* Start Extract *

With a number of mobile pay apps to choose from, splitting the bill has never been easier.

Mobile banking is defined as any financial transaction that is made using a mobile device. This includes peer-to-peer payment apps, banking apps, and mobile wallets.

The practice of mobile banking has become so ubiquitous over the past few years that many people don’t think twice when it comes to using an app to pay a roommate for utilities or settle a debt with a friend. Even small businesses are getting on board, as more and more are beginning to accept mobile app payments in exchange for goods and services.

But how secure are mobile payments?

Despite their ubiquity, just half of all millennials think mobile pay apps are truly safe. And for baby boomers, that percentage is even less.

For all the apprehension, it might surprise you to learn that mobile apps are often deemed more secure than using your debit or credit card online. That’s because most forms of online banking use encryption methods to obscure your account numbers and other personal information.

Of course, that doesn’t mean these transactions are completely devoid of risk. Like any internet-mediated transaction, hacking and fraud are legitimate concerns when it comes to your mobile pay security.

The good news is that, armed with the right knowledge, you can take action to secure your financial data. Read on for insights regarding how to protect against fraud with mobile banking.

Keep your friends close, keep your smartphone closer.

It’s no exaggeration to say that losing your phone is akin to losing your wallet. In fact, it’s worse. We store an immense amount of personal information on our smartphones—information that goes far beyond bank account numbers and our home address. And while there are plenty of good-natured folks who would do the right thing should they come across a lost phone, the sad reality is that there’s always a chance your missing phone could fall into the wrong hands.

All that said, life happens. Even the most careful individuals slip up from time to time. That’s why, no matter how good you may be about keeping track of your belongings, it’s recommended you leverage your smartphone’s built-in security protections to their full extent. Using a passcode and a biometric method such as a fingerprint or facial recognition may seem like an inconvenience in your day-to-day life, but two-factor authentication will go a long way toward keeping thieves out should the unthinkable come to pass.

Know thy mobile pay apps.

PayPal, Venmo, and Zelle are practically household names, each having cultivated a trusted reputation as reliable mobile banking apps over the course of many years. Sure, they’re not the only trusted names in the business. But when it comes to something as sensitive as your financial data, it’s best to opt for services with clout.

Before you download a mobile pay app, always do your homework. Check in with friends and family about what apps they’re using and the experiences they’ve had thus far. Set aside time to read online reviews. You might even try searching the internet for the mobile pay app in question along with other keywords like “fraud,” “data breach,” and “reliability.”

No app will have an entirely spotless record—human error is a factor, after all. But it’s generally a good idea to pass on a mobile banking app if you’ve never heard of it before.

There’s no Wi-Fi like home Wi-Fi.

When you add credit card information to your mobile wallet, encryption methods ensure those numbers are securely stored. But things get a little murky when you do so while using an unsecured public Wi-Fi network. That’s because some hackers will lurk on those networks and launch spoofing attacks on unsuspecting users.

* End Extract *

__To do__.
Which three apps does the article on mobile pay security call practically household names?

* Start Dataset excerpts *

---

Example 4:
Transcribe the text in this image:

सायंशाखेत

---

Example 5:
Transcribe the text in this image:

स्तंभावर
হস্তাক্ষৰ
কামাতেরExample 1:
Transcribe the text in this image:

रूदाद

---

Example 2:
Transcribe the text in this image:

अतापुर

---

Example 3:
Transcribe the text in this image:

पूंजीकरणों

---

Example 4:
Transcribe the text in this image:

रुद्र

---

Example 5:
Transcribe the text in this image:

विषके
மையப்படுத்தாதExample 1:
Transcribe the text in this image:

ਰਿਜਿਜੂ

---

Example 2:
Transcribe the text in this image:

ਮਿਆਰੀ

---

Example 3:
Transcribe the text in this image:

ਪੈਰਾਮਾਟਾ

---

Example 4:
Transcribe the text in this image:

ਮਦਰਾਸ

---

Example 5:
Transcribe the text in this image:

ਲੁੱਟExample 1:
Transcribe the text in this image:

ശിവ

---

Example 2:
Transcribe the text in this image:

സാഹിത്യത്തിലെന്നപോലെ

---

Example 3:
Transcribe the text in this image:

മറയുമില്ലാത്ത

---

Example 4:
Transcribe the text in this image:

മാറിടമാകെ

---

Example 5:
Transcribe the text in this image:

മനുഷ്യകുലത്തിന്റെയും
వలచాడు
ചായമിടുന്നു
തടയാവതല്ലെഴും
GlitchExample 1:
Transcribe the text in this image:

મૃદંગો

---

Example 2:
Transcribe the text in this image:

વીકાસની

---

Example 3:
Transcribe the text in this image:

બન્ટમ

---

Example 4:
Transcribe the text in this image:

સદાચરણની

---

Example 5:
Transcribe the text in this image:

* End Dataset excerpts *
* Start Dataset excerpts *

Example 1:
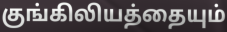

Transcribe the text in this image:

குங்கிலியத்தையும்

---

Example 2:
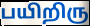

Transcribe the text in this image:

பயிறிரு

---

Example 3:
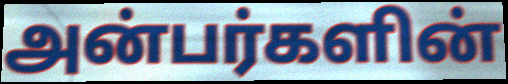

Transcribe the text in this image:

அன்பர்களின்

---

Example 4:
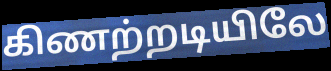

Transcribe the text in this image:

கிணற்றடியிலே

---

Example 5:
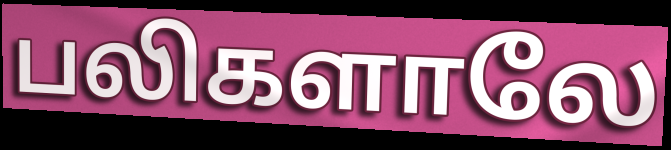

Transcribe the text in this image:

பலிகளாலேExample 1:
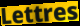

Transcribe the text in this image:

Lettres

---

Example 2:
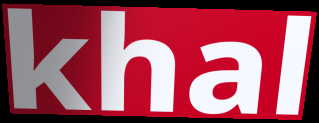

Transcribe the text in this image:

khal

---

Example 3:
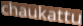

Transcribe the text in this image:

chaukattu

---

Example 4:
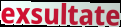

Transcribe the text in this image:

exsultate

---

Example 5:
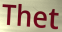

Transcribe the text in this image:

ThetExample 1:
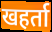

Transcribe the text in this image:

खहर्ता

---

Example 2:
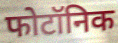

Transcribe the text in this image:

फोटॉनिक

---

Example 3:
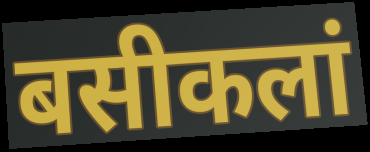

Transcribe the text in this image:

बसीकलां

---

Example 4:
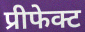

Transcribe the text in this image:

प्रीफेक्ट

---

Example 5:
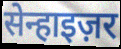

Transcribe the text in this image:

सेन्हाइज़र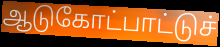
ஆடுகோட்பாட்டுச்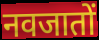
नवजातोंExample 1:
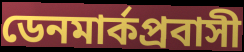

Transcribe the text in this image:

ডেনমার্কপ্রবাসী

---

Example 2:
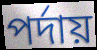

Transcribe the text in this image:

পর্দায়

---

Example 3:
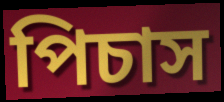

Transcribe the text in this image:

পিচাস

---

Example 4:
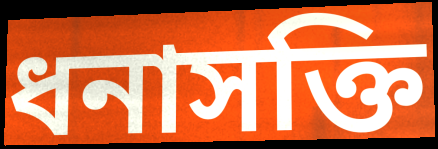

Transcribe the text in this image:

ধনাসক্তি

* End Dataset excerpts *

__Result of the task__.
PayPal, Venmo, and Zelle.